Solution to Abstract Algebra by Dummit & Foote 3rd edition Chapter 3.1 Exercise 3.1.12

Let $G$ be the additive group of real numbers and $H$ the multiplicative group of complex numbers with absolute value 1. Let $\varphi : G \rightarrow H$ be the homomorphism $r \mapsto e^{2 \pi i r}$. Find the kernel of $\varphi$ and the fibers over $-1$, $i$, and $e^{4 \pi i / 3}$.

Solution: By Euler’s formula we have $$e^{2 \pi i r} = \cos(2 \pi r) + i \sin(2 \pi r).$$ Thus for each integer $n$, we have $\varphi(r + n) = \varphi(r)$.

(1) If $\varphi(r) = 1$, we have $\sin(2 \pi r) = 0$. Thus $r$ is an integer or a half integer. But also $\cos(2 \pi r) = 1$, so that $r$ must be an integer. Thus $\mathsf{ker}\ \varphi = \mathbb{Z}$.

(2) If $\varphi(r) = -1$, we have $\sin(2 \pi r) = 0$. Thus $r$ is an integer or a half integer. But also $\cos(2 \pi r) = -1$, so that $r$ must be a half integer. Thus $\varphi^\star(-1) = \{ n + 1/2 \ |\ n \in \mathbb{Z} \}$.

(3) If $\varphi(r) = i$, we have $\cos(2 \pi r) = 0$. Thus $r$ is either a quarter integer or a three-quarter integer (i.e. $n + 1/4$ or $n + 3/4$ for some integer $n$.) Since $\sin(2 \pi r) = 1$, we see that $r$ must be a quarter integer.

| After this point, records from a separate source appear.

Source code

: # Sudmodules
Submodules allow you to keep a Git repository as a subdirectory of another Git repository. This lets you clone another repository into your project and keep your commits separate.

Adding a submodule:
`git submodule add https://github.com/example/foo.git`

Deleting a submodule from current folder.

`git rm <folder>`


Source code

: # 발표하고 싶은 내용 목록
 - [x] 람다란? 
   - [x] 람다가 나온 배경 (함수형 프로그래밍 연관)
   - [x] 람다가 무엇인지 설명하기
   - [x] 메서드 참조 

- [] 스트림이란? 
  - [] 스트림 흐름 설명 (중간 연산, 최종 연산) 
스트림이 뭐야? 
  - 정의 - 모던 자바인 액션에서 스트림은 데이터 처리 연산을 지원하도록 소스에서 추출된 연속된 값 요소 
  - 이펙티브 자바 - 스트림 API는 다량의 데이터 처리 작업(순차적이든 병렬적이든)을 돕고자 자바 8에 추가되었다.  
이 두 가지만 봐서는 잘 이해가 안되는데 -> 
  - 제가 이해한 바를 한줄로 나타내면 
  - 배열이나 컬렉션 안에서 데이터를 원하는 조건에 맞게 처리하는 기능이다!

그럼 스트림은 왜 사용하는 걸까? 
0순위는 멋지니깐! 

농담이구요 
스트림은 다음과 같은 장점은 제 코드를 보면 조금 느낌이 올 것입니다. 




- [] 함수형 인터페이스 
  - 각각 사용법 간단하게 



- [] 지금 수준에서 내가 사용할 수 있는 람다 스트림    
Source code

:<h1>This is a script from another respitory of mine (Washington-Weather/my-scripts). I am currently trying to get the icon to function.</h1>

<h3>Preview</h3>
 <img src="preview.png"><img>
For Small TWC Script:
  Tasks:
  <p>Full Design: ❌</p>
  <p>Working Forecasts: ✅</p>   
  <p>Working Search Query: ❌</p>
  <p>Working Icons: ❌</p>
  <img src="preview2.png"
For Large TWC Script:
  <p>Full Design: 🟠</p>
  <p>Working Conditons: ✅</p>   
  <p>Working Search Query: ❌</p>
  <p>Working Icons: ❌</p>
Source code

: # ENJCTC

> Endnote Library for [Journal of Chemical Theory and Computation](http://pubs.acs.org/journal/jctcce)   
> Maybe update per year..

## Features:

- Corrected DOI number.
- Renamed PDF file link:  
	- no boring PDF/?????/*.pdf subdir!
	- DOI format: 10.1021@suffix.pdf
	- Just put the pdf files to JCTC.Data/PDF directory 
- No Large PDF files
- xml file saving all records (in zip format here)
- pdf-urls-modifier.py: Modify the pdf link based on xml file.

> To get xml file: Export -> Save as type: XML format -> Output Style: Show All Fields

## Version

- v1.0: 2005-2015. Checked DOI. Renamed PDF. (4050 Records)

Thus $\varphi^\star(i) = \{ n + 1/4 \ |\ n \in \mathbb{Z} \}$.

(4) If $\varphi(r) = e^{4 \pi i / 3} = \cos(4 \pi / 3) + i \sin(4 \pi / 3)$, we have $\cos(2 \pi r) = \cos(4 \pi / 3)$. Thus we have $2 \pi n \pm 4 \pi / 3 = 2 \pi r$ for some integer $n$, and thus $r = n \pm 2/3$. Since $\sin$ is an odd function, the condition $\sin(4 \pi / 3) = \sin(2 \pi r)$ eliminates the negative solution. So $$\varphi^\star(e^{4 \pi / 3}) = \{ n + 2/3 \ |\ n \in \mathbb{Z} \}.$$